© Reuters. FILE PHOTO: A sign framed by maple leaves is pictured in front of the Bank of Canada building in Ottawa July 17, 2012. REUTERS/Chris Wattie/File Photo
By Promit Mukherjee
OTTAWA (Reuters) -Members of the Bank of Canada’s (BoC) governing council were concerned about cutting borrowing costs too soon amid persistent inflation when they decided to keep the key overnight rate on hold on Jan. 24, minutes published on Wednesday showed.
The policy-setting governing council was “particularly concerned about the persistence of inflation and did not want to lower interest rates prematurely,” the minutes said.
The Bank of Canada (BoC) aims to keep inflation at 2% and has increased its key overnight rate 10 times in 17 months to a 22-year high of 5% to tame inflation.
Shelter price inflation, which includes mortgage interest costs, rent and components related to house prices, remained the biggest contributor to above-target inflation, the minutes said.
“Members expressed concern that, going forward, shelter price inflation would continue to keep overall inflation elevated,” the summary of deliberations said.
The governing council was worried that if the housing market rebounded more than expected in the spring of 2024, shelter inflation could keep inflation materially above the target even while other price pressures abated, the minutes said.
“Bank of Canada cannot ignore shelter costs … and they know if shelter costs did not moderate, they would need to remain restricted for longer,” said Andrew Kelvin, chief Canada strategist at TD Securities.
He said the deliberations at the governing council meeting seem to point to that.
Canada’s shelter costs, which account for over a quarter of its CPI basket, rose 6% in December year on year even as the overall inflation figure came in at 3.4%.
Governor Tiff Macklem, while addressing a press conference at the Montreal Council of Foreign Relations on Tuesday, said the BoC expects a modest increase in prices in housing in 2024 and that was built into its forecasts.
The minutes showed that the BoC was also fretting about an increase in wages amid zero productivity growth, which could have further inflationary pressures.
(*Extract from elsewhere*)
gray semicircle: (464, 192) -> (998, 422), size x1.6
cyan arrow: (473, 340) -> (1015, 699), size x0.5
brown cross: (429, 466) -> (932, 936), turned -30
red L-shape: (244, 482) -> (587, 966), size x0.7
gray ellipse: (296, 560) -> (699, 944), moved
Wages have been growing between 4% and 5% annually.
“Members expected wage growth to moderate gradually,” the minutes said.
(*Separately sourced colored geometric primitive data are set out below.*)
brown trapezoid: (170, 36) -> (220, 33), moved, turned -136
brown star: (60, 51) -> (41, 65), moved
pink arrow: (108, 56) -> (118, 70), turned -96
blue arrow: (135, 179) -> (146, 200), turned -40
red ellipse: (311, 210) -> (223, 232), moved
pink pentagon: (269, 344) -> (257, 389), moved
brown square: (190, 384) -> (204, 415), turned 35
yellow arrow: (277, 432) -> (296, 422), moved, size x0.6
The central bank also sees risk to growth, as restrictive monetary policy could impact consumer spending and cause a marked contraction in economic activity, forcing the BoC to ease interest rates “earlier and more quickly than anticipated.”
A raft of recent data where some indicators suggest inflation is easing even as shelter and food costs remain elevated has left policymakers in “wait-and-see mode,” said Royce Mendes, head of macro strategy for Desjardins Group.
The governing council minutes showed that they agreed that the current rise in the overnight interest rate above the policy rate target was primarily because of an increased demand for government bonds.